Records from a data collection:
• • • • •

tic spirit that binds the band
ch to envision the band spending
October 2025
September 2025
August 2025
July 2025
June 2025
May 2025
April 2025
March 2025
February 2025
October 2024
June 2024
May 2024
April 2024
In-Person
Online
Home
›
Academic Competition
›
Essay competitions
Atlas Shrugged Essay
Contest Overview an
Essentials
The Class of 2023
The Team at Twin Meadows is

• • • • •

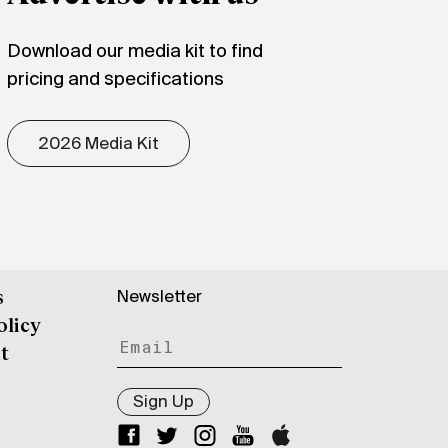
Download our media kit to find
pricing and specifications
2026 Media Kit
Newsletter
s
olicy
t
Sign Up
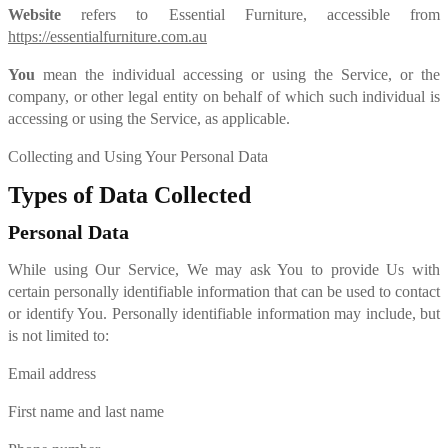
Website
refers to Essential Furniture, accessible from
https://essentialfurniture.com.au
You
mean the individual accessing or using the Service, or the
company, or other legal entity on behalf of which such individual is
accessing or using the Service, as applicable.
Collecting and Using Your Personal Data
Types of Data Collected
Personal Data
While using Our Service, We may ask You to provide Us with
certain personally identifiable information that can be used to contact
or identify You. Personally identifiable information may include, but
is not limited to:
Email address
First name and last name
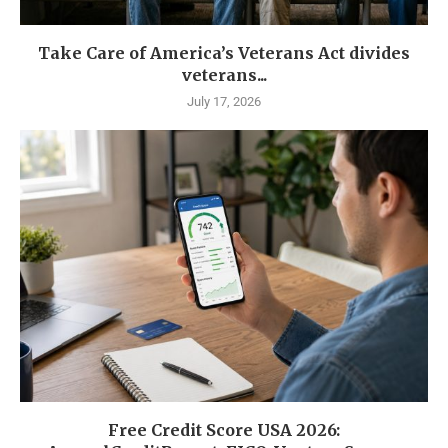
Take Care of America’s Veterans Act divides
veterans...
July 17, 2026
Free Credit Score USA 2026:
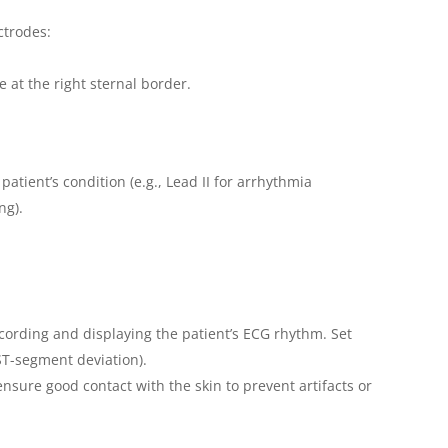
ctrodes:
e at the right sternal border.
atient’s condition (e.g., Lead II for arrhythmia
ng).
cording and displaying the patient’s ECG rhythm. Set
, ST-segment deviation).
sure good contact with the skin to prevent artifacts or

• • • • •

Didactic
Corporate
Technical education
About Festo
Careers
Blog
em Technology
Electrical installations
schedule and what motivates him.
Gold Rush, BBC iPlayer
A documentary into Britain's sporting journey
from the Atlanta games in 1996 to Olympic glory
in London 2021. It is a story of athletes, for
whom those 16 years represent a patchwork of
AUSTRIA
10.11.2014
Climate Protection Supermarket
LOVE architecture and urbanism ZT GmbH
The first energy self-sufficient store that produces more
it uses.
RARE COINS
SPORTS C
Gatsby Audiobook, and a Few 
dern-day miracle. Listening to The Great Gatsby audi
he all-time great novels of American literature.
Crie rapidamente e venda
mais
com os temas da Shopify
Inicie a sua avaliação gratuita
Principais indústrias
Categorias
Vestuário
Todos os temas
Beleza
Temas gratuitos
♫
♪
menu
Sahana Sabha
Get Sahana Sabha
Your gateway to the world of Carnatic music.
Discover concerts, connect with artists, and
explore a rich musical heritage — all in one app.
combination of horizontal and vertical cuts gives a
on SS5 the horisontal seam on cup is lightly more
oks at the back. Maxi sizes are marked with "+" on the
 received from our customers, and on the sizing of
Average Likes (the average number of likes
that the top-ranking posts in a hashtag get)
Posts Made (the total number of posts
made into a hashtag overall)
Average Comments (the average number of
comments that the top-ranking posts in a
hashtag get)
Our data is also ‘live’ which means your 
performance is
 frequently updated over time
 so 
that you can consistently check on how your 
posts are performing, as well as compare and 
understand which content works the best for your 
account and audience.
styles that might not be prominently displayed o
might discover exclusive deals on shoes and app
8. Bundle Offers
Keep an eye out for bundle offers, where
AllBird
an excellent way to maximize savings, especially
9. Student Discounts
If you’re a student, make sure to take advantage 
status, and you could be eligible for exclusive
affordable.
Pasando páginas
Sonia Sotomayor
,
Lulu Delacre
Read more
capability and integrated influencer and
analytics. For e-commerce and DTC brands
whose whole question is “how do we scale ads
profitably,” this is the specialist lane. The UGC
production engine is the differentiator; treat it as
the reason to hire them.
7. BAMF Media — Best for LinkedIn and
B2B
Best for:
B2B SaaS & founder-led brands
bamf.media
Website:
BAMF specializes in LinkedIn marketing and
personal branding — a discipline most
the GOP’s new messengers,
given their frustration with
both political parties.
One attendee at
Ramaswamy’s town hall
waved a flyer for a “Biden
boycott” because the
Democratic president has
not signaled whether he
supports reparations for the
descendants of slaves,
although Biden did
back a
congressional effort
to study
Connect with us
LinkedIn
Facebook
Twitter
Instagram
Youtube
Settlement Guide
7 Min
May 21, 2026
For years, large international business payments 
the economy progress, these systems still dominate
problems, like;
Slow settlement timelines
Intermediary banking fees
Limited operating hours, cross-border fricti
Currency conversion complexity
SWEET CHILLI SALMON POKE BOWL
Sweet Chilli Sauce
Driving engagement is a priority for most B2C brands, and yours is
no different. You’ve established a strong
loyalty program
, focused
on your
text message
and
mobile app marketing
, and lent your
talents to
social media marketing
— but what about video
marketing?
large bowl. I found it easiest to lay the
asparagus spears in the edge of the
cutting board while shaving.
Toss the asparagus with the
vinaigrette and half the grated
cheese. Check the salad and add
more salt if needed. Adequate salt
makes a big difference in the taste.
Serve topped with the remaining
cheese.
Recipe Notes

• • • • •

• WHAT THE TASK ASKS
Pictures aside, print exactly the lines above starting with the one containing "2026 Media Kit" and going on through the one containing "While using Our".

• EXPECTED OUTPUT
2026 Media Kit
Newsletter
s
olicy
t
Sign Up
Website
refers to Essential Furniture, accessible from
https://essentialfurniture.com.au
You
mean the individual accessing or using the Service, or the
company, or other legal entity on behalf of which such individual is
accessing or using the Service, as applicable.
Collecting and Using Your Personal Data
Types of Data Collected
Personal Data
While using Our Service, We may ask You to provide Us with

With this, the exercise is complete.